SECOND SUNDAY OF EASTER – YEAR C
“Put your finger here… Reach out your hand and put it in my side.” Amazingly, Thomas, who has demanded this demonstration of Jesus’ Resurrection, balks at the last moment. Perhaps seeing really is believing for this doubting disciple. OR perhaps the raw ugliness of Jesus’ scars causes him to recoil, as many of us would if confronted by a particularly gruesome injury.
Yet, as Jesus has already challenged the other disciples in the locked room to look at the marks left by his torture, the holes left in hands fastened to the cross, the gash in his side, so now he stands before Thomas and before us. It is vital for us on this Divine Mercy Sunday to look carefully at Jesus’ wounds because they have names. The nail print on his right hand bears the label, “Sri Lanka”; that on the left, “Cathedral of Notre Dame.” The ugly wound where a spear entered his side to pierce his divine heart is “Clergy Sex Abuse”, a wound that will not heal completely any time soon.
Those scars, with their often- changing labels, are ugly. It is no easier for us to look at them than it was for Thomas to touch them. Yet, precisely because they are Jesus’ wounds, the scars of the wounded Risen One, we have reason to hope. The wounds that Jesus received on Calvary draw up into themselves and absorb the wounds inflicted on and borne by his Mystical Body on earth, the Church.
How can we celebrate Divine Mercy Sunday unless we acknowledge and own the pain, the loss, the tears, the outrage, the brokenness, and yes, the guilt and shame that fill the front pages of our newspapers, form the lead stories on our news broadcasts, the ever-present banners on websites and smart-phones?
We are in desperate need of mercy and this Sunday points our precisely where we are to find it. Both St. Faustina and St. Margaret Mary drew portraits of mercy literally streaming forth from the pierced heart of the Risen Savior. This day is also a reminder that we are called to be not only the recipients but also the agents of mercy in a hurting, confused, and despairing world.
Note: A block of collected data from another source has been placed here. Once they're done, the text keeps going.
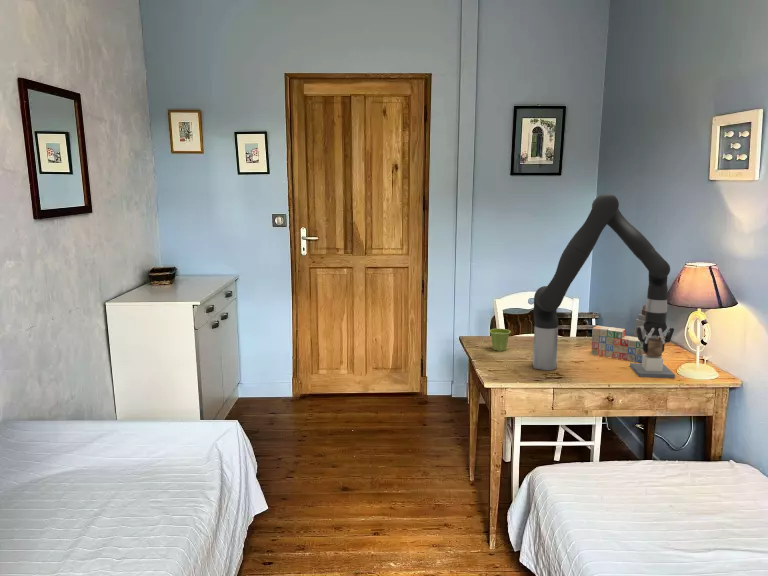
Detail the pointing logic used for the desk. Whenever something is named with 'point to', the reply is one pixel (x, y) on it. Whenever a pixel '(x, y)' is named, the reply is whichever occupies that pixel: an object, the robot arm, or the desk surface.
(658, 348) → the walnut block
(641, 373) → the base plate
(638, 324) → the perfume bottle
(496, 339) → the plant pot
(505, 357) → the desk surface
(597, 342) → the stack of blocks
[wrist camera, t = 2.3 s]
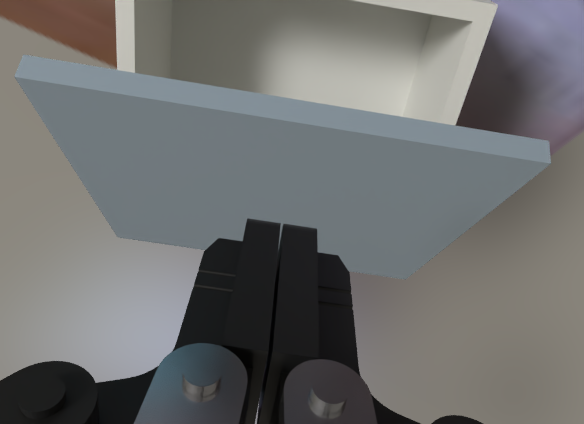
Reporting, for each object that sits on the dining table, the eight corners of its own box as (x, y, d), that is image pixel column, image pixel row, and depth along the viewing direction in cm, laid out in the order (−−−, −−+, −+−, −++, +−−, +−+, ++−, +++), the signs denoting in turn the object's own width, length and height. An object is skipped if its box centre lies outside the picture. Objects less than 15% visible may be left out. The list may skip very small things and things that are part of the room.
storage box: (162, -75, 27) (113, -64, 20) (453, -22, 28) (498, 5, 21) (159, 158, 34) (121, 222, 28) (388, 194, 35) (405, 264, 29)
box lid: (23, 54, 15) (14, 76, 14) (548, 140, 16) (550, 163, 15) (121, 223, 28) (117, 237, 27) (406, 265, 29) (405, 279, 28)
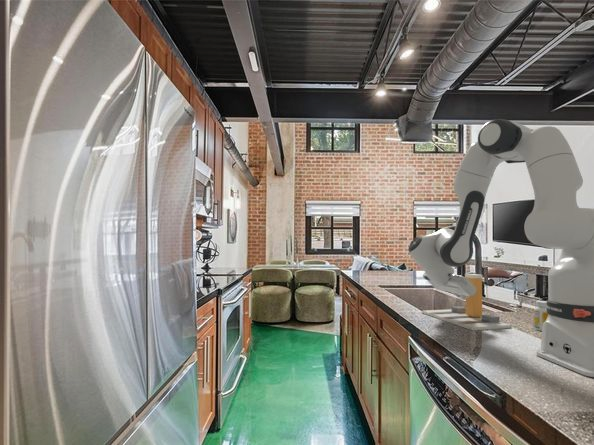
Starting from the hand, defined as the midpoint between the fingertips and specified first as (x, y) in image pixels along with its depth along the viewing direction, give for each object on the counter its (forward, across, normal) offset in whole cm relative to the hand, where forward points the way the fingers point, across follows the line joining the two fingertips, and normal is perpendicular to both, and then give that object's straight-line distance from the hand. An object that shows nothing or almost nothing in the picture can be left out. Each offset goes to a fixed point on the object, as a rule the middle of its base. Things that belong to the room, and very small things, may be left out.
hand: (463, 298), depth 134 cm
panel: (+5, 0, +6) cm, 8 cm away
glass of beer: (+8, 0, +1) cm, 8 cm away
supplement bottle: (+17, -19, -6) cm, 26 cm away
In earlier centuries, this Low Sunday, this Octave Day of Easter was the occasion for newly-initiated converts to lay aside their wide baptismal robes. Divine Mercy Sunday is the day for all disciples to roll up our sleeves and get on with the works of mercy.
Today we welcome and pray with the Religious Brothers who minister in our diocese. They are men who have exchanged their baptismal robes for the habits of their religious communities and have dedicated themselves totally to bringing God’s mercy to life in so many ministries and areas of service.
An alumnus of St. Gregory the Great School and Archbishop Molloy High School is now the principal of a Catholic grammar outside Boston. Because the school had no motto, James gave it one” “Not for School but for Life.” That, of course is the motto of Archbishop Molloy, as it is of the Marist brothers who were such a profound influence in James’ choice of a career. When I receive the school’s newsletters, I find myself strongly impressed by the dedication and wisdom of that father of four young children as he strives to educate in the fullest meaning of that word. James took his school motto from the Marist Brothers, and he holds up to his faculty members and students the Franciscan ideal embodied in the Prayer of St. Francis, “Make me an instrument of your peace.”
“Make me an instrument of your peace, your mercy.” That is what we all pray on this Divine Mercy Sunday. And the Responsorial Psalm today is a fitting mixture of cries for deliverance and hymns of triumph, as the Risen One stands before us displaying his wounds and declaring, “Peace be with you.” So, we pray, “I shall not die but live and declare the works of the Lord.”